A felicidade às vezes está nas coisas simples da vida, como no cheiro do mar, no sabor da nossa comida favorita ou em obras audiovisuais que nos passam a sensação de que tudo vai ficar bem. Assim é a primeira temporada do anime Scott Pilgrim - A Série. Baseada nos quadrinhos de Bryan Lee O'Malley, a animação da Netflix mistura fofura e diversão para abordar questões cotidianas de maneira mais sutil.
Assim como nos gibis e no live-action, no anime a história segue o jovem músico canadense Scott Pilgrim, que sonha todos os dias com uma garota que ele não conhece até que ele a encontra durante uma festa. Após investigar sua identidade, Scott descobre que a garota alternativa dos seus sonhos é Ramona Flowers. Ele então cria coragem para chamar a novaiorquina para sair, mas descobre que ela possui sete ex-namorados malvados, que criaram uma liga de vilões para derrotar qualquer novo interesse amoroso dela. Para viver o amor com a mulher dos sonhos, ele precisará encarar cada um dos ex dela.

# Requisitos da tarefa:
Reproduza, sem alterar nada, a parte do texto sobre o anime Scott Pilgrim que começa com as palavras "A felicidade às" e termina com "maneira mais sutil.".

# Entradas fornecidas:

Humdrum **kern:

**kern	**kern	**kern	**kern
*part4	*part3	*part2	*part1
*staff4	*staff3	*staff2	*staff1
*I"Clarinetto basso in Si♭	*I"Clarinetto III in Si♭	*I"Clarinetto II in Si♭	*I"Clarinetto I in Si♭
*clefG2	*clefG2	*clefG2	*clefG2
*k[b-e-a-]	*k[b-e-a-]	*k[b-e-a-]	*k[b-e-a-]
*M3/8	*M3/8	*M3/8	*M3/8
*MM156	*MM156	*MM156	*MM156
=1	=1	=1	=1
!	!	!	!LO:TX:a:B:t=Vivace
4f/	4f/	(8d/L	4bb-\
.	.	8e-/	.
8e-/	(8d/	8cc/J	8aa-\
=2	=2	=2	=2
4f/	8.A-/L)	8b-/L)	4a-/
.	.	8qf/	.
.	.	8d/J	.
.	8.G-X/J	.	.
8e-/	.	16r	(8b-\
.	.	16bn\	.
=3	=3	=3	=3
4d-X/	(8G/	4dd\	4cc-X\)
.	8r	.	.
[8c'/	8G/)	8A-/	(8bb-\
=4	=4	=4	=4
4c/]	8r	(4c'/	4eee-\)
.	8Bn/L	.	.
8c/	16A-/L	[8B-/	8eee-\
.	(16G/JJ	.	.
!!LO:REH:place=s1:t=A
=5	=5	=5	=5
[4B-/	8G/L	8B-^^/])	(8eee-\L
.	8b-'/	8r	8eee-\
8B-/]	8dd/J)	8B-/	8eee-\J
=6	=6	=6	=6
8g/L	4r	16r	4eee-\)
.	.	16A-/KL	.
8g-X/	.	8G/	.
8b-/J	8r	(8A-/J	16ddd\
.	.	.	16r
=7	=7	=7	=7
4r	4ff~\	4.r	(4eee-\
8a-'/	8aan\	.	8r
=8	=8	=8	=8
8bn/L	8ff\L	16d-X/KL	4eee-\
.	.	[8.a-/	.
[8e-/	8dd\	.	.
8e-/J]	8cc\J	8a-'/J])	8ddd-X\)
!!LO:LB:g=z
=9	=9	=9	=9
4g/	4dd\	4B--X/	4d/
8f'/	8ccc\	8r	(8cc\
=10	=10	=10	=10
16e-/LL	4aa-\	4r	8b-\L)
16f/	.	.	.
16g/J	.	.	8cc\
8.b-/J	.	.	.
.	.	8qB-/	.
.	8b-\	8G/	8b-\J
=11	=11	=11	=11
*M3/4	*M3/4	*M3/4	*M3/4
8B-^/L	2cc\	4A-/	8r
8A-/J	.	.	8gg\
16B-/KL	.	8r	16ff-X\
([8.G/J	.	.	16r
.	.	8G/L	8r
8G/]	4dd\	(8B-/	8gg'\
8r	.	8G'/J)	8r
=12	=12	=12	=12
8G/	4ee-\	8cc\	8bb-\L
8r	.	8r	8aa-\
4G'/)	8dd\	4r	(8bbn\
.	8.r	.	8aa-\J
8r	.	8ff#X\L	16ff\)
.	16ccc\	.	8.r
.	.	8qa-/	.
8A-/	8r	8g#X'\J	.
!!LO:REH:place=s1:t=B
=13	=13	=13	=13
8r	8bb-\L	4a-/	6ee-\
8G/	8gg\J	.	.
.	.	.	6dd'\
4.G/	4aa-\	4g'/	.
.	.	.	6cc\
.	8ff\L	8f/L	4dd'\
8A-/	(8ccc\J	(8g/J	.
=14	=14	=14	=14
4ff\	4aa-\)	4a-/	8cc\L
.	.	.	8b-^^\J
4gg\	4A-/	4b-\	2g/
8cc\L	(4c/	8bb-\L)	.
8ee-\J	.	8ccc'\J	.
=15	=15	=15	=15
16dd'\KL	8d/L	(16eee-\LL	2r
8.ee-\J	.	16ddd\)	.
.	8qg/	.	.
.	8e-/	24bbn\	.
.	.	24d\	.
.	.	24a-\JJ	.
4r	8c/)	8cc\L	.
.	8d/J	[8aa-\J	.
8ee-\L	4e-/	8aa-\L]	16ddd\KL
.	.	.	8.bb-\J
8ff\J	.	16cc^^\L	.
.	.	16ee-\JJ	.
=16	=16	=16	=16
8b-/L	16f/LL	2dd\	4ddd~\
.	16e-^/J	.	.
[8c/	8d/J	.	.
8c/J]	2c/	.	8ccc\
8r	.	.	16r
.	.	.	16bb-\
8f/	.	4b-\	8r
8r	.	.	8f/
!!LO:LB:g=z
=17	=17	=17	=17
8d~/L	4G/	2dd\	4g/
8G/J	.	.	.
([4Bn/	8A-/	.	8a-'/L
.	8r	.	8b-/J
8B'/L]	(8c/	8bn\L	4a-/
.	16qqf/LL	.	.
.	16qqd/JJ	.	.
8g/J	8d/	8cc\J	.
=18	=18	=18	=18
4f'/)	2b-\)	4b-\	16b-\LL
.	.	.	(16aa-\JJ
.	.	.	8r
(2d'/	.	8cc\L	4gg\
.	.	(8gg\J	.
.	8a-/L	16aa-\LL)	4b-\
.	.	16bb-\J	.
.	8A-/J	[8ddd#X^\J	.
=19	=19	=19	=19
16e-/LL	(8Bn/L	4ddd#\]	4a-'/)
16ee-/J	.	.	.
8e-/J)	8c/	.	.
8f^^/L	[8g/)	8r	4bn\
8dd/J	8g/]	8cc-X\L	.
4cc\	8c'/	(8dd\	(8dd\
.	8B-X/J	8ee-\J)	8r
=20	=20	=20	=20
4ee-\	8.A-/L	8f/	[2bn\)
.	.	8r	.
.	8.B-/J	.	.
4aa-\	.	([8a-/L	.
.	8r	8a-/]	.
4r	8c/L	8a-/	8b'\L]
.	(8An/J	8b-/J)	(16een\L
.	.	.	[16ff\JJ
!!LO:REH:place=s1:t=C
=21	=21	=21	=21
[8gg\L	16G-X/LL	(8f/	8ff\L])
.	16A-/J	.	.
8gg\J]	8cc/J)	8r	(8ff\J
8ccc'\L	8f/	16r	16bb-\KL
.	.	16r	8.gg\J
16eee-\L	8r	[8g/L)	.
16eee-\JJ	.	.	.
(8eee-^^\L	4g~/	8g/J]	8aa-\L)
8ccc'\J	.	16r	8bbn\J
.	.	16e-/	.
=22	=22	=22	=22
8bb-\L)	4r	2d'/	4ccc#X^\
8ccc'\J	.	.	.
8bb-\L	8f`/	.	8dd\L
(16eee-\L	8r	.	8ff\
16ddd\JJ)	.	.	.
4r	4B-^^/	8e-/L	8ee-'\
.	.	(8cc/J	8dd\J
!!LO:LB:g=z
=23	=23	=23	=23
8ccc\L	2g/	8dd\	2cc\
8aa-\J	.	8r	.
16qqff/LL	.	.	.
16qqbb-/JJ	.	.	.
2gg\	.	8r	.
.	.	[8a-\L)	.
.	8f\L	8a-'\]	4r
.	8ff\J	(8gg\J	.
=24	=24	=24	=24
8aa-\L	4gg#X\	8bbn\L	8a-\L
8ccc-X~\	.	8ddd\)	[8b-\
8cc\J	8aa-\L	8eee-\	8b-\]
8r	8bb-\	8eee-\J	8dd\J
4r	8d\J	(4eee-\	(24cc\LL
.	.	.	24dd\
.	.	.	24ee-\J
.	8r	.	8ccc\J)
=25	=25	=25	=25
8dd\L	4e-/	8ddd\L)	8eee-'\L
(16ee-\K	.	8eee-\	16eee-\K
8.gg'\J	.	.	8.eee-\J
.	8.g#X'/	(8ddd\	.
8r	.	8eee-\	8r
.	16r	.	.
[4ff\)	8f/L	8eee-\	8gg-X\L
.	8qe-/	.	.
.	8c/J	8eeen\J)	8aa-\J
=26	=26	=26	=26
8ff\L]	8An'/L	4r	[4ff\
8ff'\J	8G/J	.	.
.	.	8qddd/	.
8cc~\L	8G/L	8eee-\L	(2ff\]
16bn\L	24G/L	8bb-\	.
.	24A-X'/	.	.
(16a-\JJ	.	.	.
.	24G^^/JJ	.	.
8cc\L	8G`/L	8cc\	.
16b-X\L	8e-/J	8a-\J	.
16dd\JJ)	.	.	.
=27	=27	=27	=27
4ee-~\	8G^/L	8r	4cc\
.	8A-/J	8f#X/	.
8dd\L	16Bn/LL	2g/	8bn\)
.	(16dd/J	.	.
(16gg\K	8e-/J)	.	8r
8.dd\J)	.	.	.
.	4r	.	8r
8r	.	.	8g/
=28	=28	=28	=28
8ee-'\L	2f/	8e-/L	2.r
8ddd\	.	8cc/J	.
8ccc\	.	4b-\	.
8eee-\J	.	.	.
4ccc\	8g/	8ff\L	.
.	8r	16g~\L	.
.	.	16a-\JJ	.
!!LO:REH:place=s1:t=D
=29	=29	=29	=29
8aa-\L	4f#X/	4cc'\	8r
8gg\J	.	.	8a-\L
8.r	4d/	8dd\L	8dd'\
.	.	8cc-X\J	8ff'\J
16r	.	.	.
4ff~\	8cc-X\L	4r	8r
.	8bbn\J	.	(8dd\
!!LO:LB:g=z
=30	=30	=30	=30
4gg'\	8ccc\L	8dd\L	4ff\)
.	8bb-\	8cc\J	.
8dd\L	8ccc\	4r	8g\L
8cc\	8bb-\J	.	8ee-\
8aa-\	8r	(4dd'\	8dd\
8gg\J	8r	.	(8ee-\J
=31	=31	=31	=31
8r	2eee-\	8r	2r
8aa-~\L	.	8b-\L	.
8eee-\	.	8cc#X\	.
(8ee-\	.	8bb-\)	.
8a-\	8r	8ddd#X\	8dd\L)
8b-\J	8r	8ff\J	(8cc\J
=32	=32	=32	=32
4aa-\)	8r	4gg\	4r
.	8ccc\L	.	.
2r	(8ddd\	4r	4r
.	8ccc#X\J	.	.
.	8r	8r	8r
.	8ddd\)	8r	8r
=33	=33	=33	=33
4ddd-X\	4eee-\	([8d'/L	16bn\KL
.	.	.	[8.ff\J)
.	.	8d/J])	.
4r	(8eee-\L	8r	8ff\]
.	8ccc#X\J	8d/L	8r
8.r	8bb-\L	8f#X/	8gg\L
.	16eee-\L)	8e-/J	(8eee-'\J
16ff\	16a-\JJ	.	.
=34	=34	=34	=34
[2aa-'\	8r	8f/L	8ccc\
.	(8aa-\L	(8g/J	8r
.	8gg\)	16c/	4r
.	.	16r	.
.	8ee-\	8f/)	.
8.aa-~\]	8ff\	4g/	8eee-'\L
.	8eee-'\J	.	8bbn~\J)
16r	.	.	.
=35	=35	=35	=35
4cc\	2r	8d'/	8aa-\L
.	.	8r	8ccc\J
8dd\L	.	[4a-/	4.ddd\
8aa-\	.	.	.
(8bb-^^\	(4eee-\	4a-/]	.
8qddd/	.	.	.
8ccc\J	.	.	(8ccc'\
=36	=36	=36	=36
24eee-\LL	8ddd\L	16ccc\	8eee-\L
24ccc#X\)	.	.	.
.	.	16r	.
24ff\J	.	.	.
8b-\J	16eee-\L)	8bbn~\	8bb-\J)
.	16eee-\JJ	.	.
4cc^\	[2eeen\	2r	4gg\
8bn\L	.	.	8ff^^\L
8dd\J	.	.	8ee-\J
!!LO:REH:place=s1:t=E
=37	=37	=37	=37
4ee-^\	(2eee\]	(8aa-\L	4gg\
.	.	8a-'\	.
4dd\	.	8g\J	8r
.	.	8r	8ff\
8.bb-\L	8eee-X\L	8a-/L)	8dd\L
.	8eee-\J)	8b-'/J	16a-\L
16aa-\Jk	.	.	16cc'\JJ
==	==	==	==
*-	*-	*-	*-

# Resposta escrita:
A felicidade às vezes está nas coisas simples da vida, como no cheiro do mar, no sabor da nossa comida favorita ou em obras audiovisuais que nos passam a sensação de que tudo vai ficar bem. Assim é a primeira temporada do anime Scott Pilgrim - A Série. Baseada nos quadrinhos de Bryan Lee O'Malley, a animação da Netflix mistura fofura e diversão para abordar questões cotidianas de maneira mais sutil.